- **Exercise aim**: Copy the entire listing, down to the final line, exactly.
=== Begin Enclosure ===
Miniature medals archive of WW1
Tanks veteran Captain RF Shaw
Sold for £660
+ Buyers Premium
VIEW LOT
=== End Enclosure ===
- **Task result**:
Miniature medals archive of WW1
Tanks veteran Captain RF Shaw
Sold for £660
+ Buyers Premium
VIEW LOT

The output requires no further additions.